We beg leave to assure your Excellency, that it is the earnest wish of the Members of our Communion to conduct themselves in such a manner as to deserve the

continued favour and protection of our beloved Sovereign, and to justify that good opinion which your Excellency many years since (on an occasion that deeply affected the honour and interests of the Presbyterian Church) so eloquently expressed in the Irish Senate-a circumstance which will ever live in our grateful recollection.

Signed, (by order of the Synod of
Munster,)

PHILIP TAYLOR, Moderator. JAMES ARMSTRONG, Clerk. To which his Excellency was pleased to make the following reply:

WELLESLEY.

Your cordial assurances of loyalty to our gracious Sovereign, and of attachment to the principles of the Constitution, are received by me with the confidence due to so respectable a body; and I entertain no doubt that you will continue to merit and to enjoy the countenance, favour and protection of our beloved King.

Your kind expressions respecting my conduct and public services demand my gratitude, and cannot fail to animate and encourage me in the discharge of the arduous duties of my station.

The occasion alluded to was the debate in the Irish House of Lords, on the Presbyterian Marriage Act, on the 3d of May, 1782. By this Act, marriages celebrated by ministers of the Irish Presbyterian Church were declared to have equal validity with those celebrated by Episcopal Ministers. This Bill being opposed by some of the Irish Bishops, found a warm and strenuous advocate in the Marquis Wellesley, then Earl of Mornington.

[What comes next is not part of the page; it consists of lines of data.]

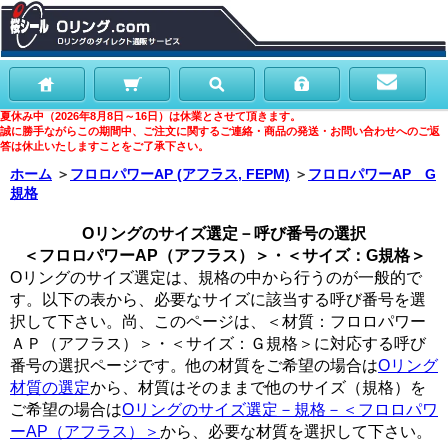
夏休み中（2026年8月8日～16日）は休業とさせて頂きます。
誠に勝手ながらこの期間中、ご注文に関するご連絡・商品の発送・お問い合わせへのご返
答は休止いたしますことをご了承下さい。
ホーム
＞
フロロパワーAP (アフラス, FEPM)
＞
フロロパワーAP G
規格
Oリングのサイズ選定－呼び番号の選択
＜フロロパワーAP（アフラス）＞・＜サイズ：G規格＞
Oリングのサイズ選定は、規格の中から行うのが一般的で
す。以下の表から、必要なサイズに該当する呼び番号を選
択して下さい。尚、このページは、＜材質：フロロパワー
ＡＰ（アフラス）＞・＜サイズ：Ｇ規格＞に対応する呼び
番号の選択ページです。他の材質をご希望の場合は
Oリング
材質の選定
から、材質はそのままで他のサイズ（規格）を
ご希望の場合は
Oリングのサイズ選定－規格－＜フロロパワ
ーAP（アフラス）＞
から、必要な材質を選択して下さい。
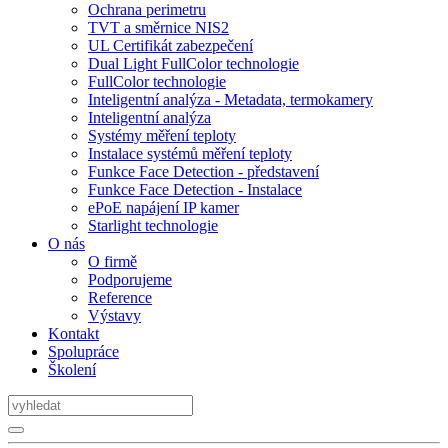
Ochrana perimetru
TVT a směrnice NIS2
UL Certifikát zabezpečení
Dual Light FullColor technologie
FullColor technologie
Inteligentní analýza - Metadata, termokamery
Inteligentní analýza
Systémy měření teploty
Instalace systémů měření teploty
Funkce Face Detection - představení
Funkce Face Detection - Instalace
ePoE napájení IP kamer
Starlight technologie
O nás
O firmě
Podporujeme
Reference
Výstavy
Kontakt
Spolupráce
Školení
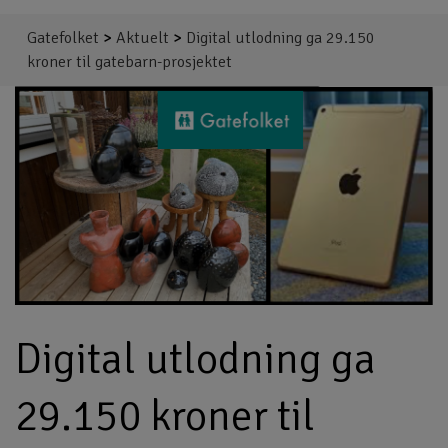
Gatefolket
>
Aktuelt
>
Digital utlodning ga 29.150
kroner til gatebarn-prosjektet
Digital utlodning ga
29.150 kroner til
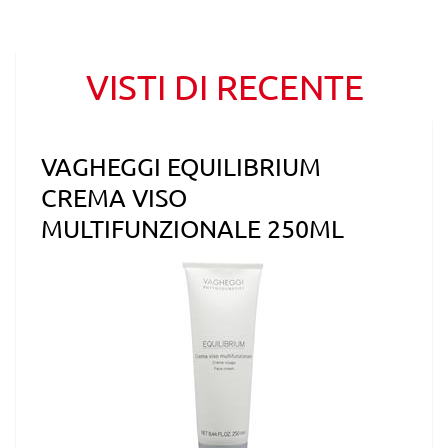
VISTI DI RECENTE
VAGHEGGI EQUILIBRIUM
CREMA VISO
MULTIFUNZIONALE 250ML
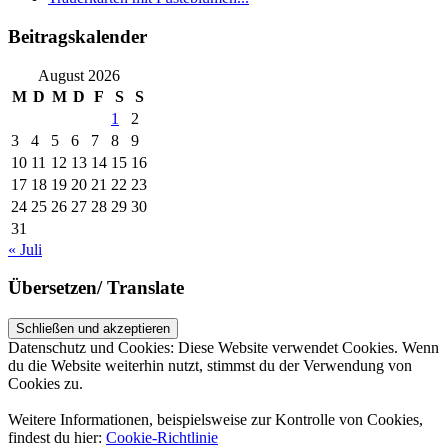
Beitragskalender
August 2026
M
D
M
D
F
S
S
1
2
3
4
5
6
7
8
9
10
11
12
13
14
15
16
17
18
19
20
21
22
23
24
25
26
27
28
29
30
31
« Juli
Übersetzen/ Translate
Datenschutz und Cookies: Diese Website verwendet Cookies. Wenn
du die Website weiterhin nutzt, stimmst du der Verwendung von
Cookies zu.
Weitere Informationen, beispielsweise zur Kontrolle von Cookies,
findest du hier:
Cookie-Richtlinie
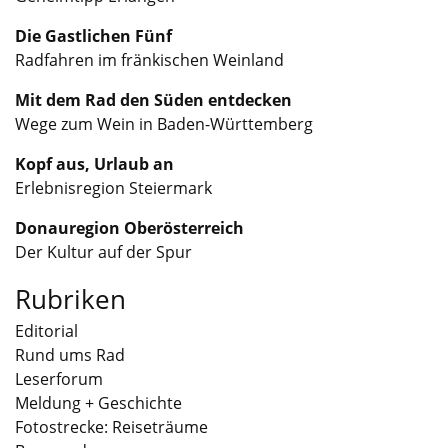
Die Gastlichen Fünf
Radfahren im fränkischen Weinland
Mit dem Rad den Süden entdecken
Wege zum Wein in Baden-Württemberg
Kopf aus, Urlaub an
Erlebnisregion Steiermark
Donauregion Oberösterreich
Der Kultur auf der Spur
Rubriken
Editorial
Rund ums Rad
Leserforum
Meldung + Geschichte
Fotostrecke: Reiseträume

His Lordship observed on this occasion, that he considered the Presbyterians entitled, above all denominations, to the protection and encouragement of the Legislature and Government, because it is chiefly to them that the British empire owes her civil and religious liberties, and her consequent prosperity. He called them "the life-blood of the country;" and gave his hearty assent to a Bill which might tend to preserve that blood uncontaminated.